Trump Blames 'Poor Forest Management' For California Fires

US President Donald Trump has blamed what he called poor forest management for the California fires, while the state is requesting emergency aid from the Trump administration.


"This is truly a tragedy that all Californians can understand and respond to," Gov. Jerry Brown said on Sunday. "It's a time to pull together and work through these tragedies."
Trump Blames 'Poor Forest Management' For California Fires
Trump Blames 'Poor Forest Management' For California Fires

The governor said that the federal and state governments must do more forest management but that climate change is the greater source of the problem.

"And those who deny that are definitely contributing to the tragedies that we're now witnessing and will continue to witness in the coming years," Brown said.

Wildfires rage in California

Fierce wildfires rage across the western US state of California. The fast-moving Camp Fire has been fanned by strong winds to scorch 70,000 acres (28,300 hectares) and has not been contained, the California Fire Department (Cal Fire) said.
Trump Blames 'Poor Forest Management' For California Fires
Trump Blames 'Poor Forest Management' For California Fires

The death toll from the wildfire that incinerated Paradise and surrounding areas climbed to 29 — matching the mark for the deadliest single blaze in California history — as crews continued searching for bodies in the smoldering ruins, with nearly 230 people unaccounted for.
Statewide the number of dead stood at 31, including two victims in Southern California, from wildfires raging at both ends of the state.

Ten search teams were working in Paradise — a town of 27 000 that was engulfed by flames on Thursday — and in surrounding communities in Northern California's Sierra Nevada foothills. Authorities called in a DNA lab and anthropologists to help identify what in some cases were only bones or bone fragments.

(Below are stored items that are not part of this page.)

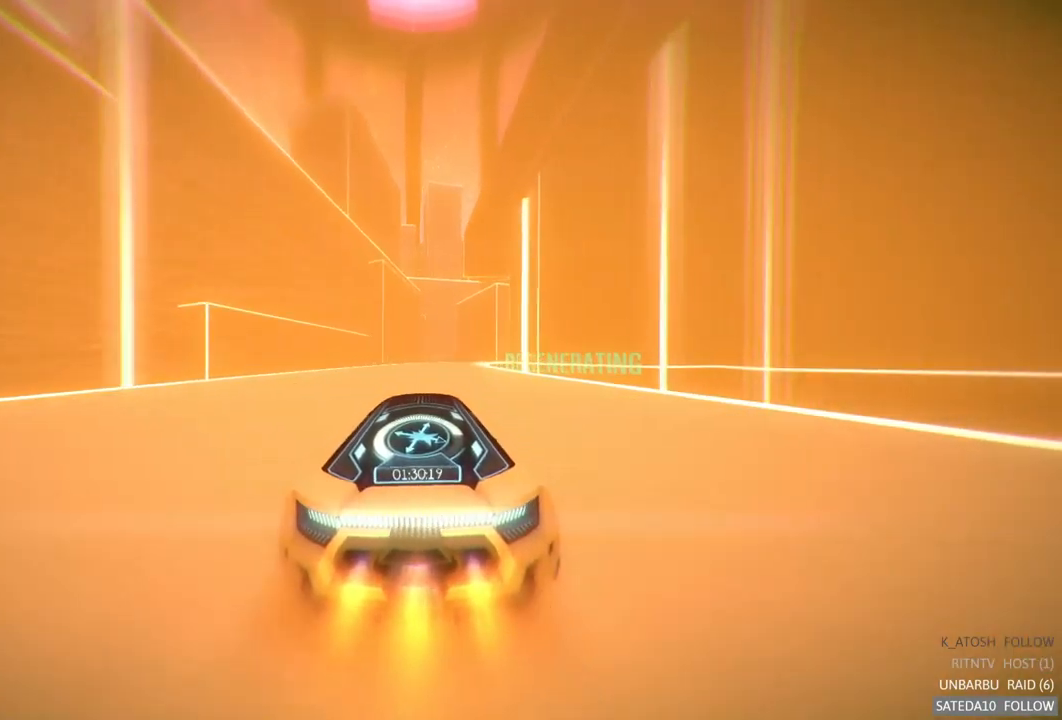
{"buttons": ["A", "R2"], "left_stick": "right", "right_stick": "center", "events": [[434, "left_stick", "right"]]}
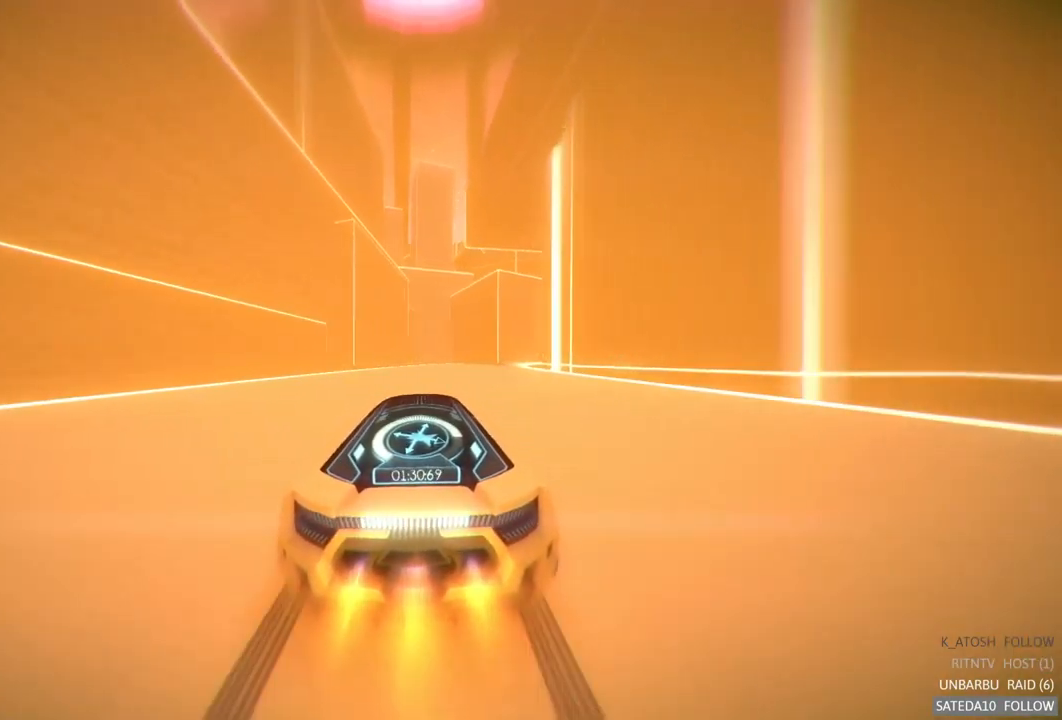
{"buttons": ["A", "R2"], "left_stick": "right", "right_stick": "center", "events": [[134, "left_stick", "center"], [300, "left_stick", "right"]]}
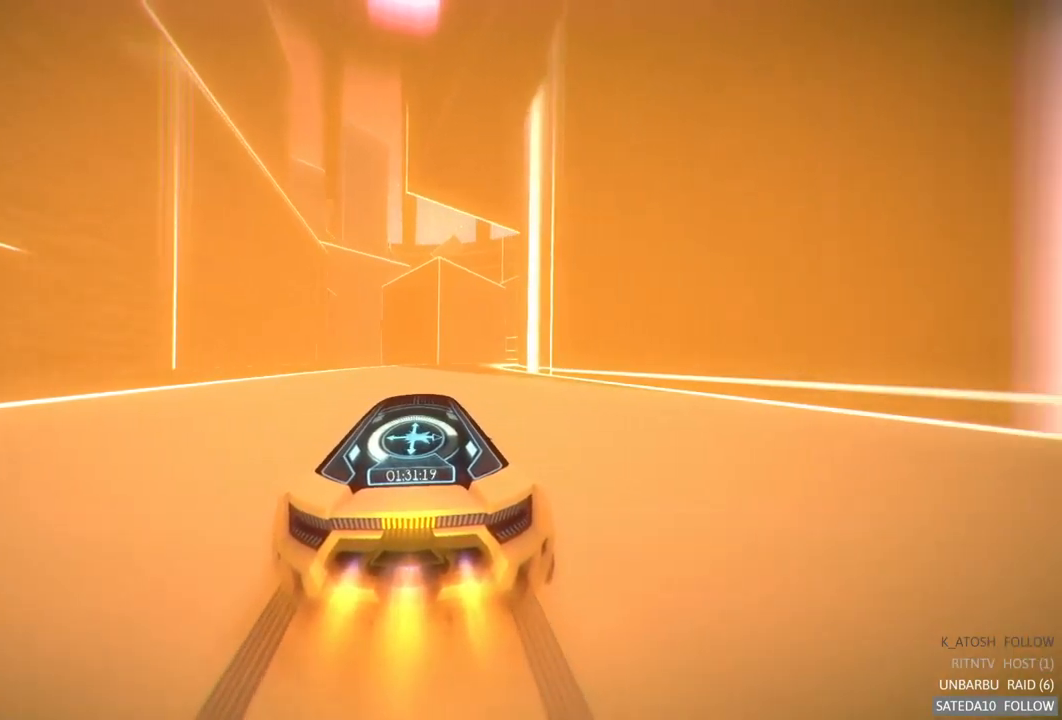
{"buttons": ["A", "R2"], "left_stick": "center", "right_stick": "center", "events": [[117, "left_stick", "center"], [284, "left_stick", "right"], [500, "left_stick", "center"]]}
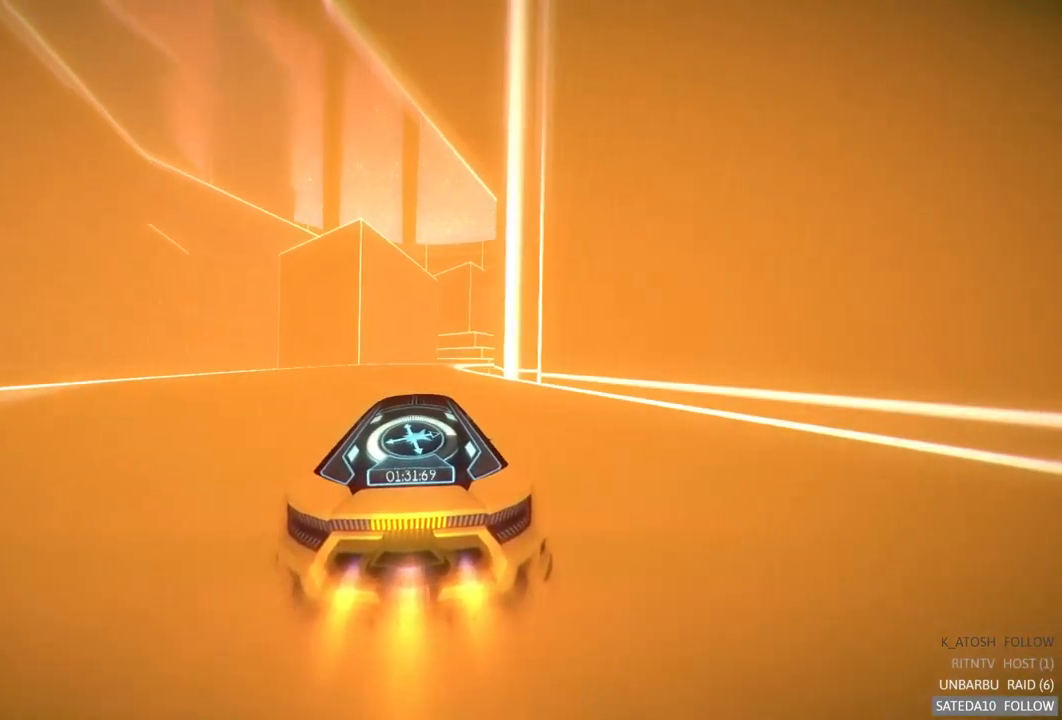
{"buttons": ["A", "R2"], "left_stick": "right", "right_stick": "center", "events": [[184, "left_stick", "right"]]}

All told, more 8000 firefighters battled wildfires that scorched at least 1040 square kilometers of the state, with the flames feeding on dry brush and driven by winds that had a blowtorch effect.

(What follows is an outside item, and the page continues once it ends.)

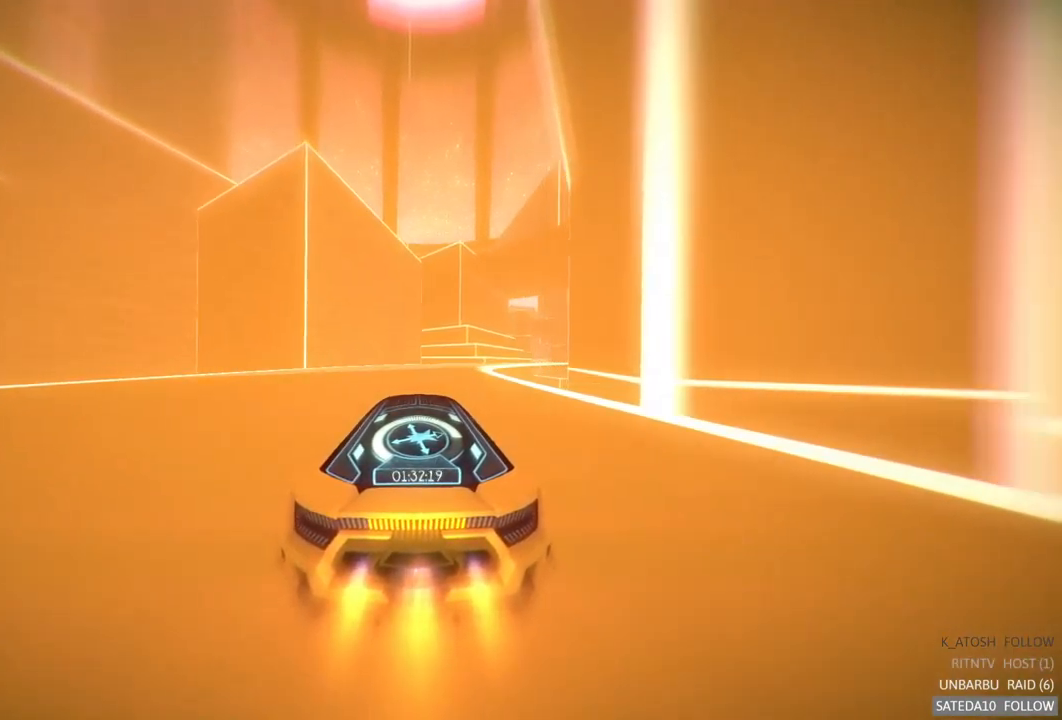
{"buttons": ["A", "R2"], "left_stick": "right", "right_stick": "center", "events": []}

Drought and warmer weather attributed to climate change, and the building of homes deeper into forests have led to longer and more destructive wildfire seasons in California. While California officially emerged from a five-year drought in 2017, much of the northern two-thirds of the state is abnormally dry.

In Southern California , firefighters beat back a new round of winds on Sunday and the fire's spread was believed to have been largely stopped, though extremely low humidity and gusty Santa Ana winds were in the forecast through at least Tuesday.

Some of the thousands of people forced from their homes were allowed to return, and authorities reopened US 101, a major freeway through the fire zone in Los Angeles and Ventura counties.

Malibu celebrities and mobile-home dwellers in nearby mountains were slowly learning whether their homes had been spared or reduced to ash. Two people were killed in Malibu, and the fire destroyed at least 370 or so structures, authorities said.

The fire grew to more than 370 square kilometers and was only 20 percent contained.

Celebrities whose coastal homes were damaged or destroyed or who were forced to flee expressed sympathy for the less famous and offered their gratitude to firefighters. Actor Gerard Butler said on Instagram that his Malibu home was "half-gone," adding he was "inspired as ever by the courage, spirit and sacrifice of firefighters".

In Northern California, where more than 6700 buildings have been destroyed in the blaze that obliterated Paradise, firefighters contended with wind gusts up to 64km/h overnight, the fire jumping 300 feet across Lake Oroville.

The state fire agency said on Monday that the fire had grown to 303 square kilometers and was 25 percent contained.

The magnitude of the devastation was beginning to set in even as the blaze raged on. Public safety officials toured the Paradise area to begin discussing the recovery. Much of what makes the city function was gone.

"Paradise was literally wiped off the map," said Tim Aboudara, a fireighters union representative. He said at least 36 firefighters lost their own homes, most in the Paradise area.

Others continued the desperate search for friends or relatives, calling evacuation centers, hospitals, police and the coroner's office.

Sol Bechtold drove from shelter to shelter looking for his mother, Joanne Caddy, a 75-year-old widow whose house burned down along with the rest of her neighbourhood in Magalia, just north of Paradise. She lived alone and did not drive.

As he drove through the smoke and haze to yet another shelter, he said, "I'm also under a dark emotional cloud. Your mother's somewhere and you don't know where she's at. You don't know if she's safe."

The 29 dead in Northern California matched the deadliest single fire on record, a 1933 blaze in Griffith Park in Los Angeles. A series of wildfires in Northern California's wine country last fall killed 44 people and destroyed more than 5000 homes.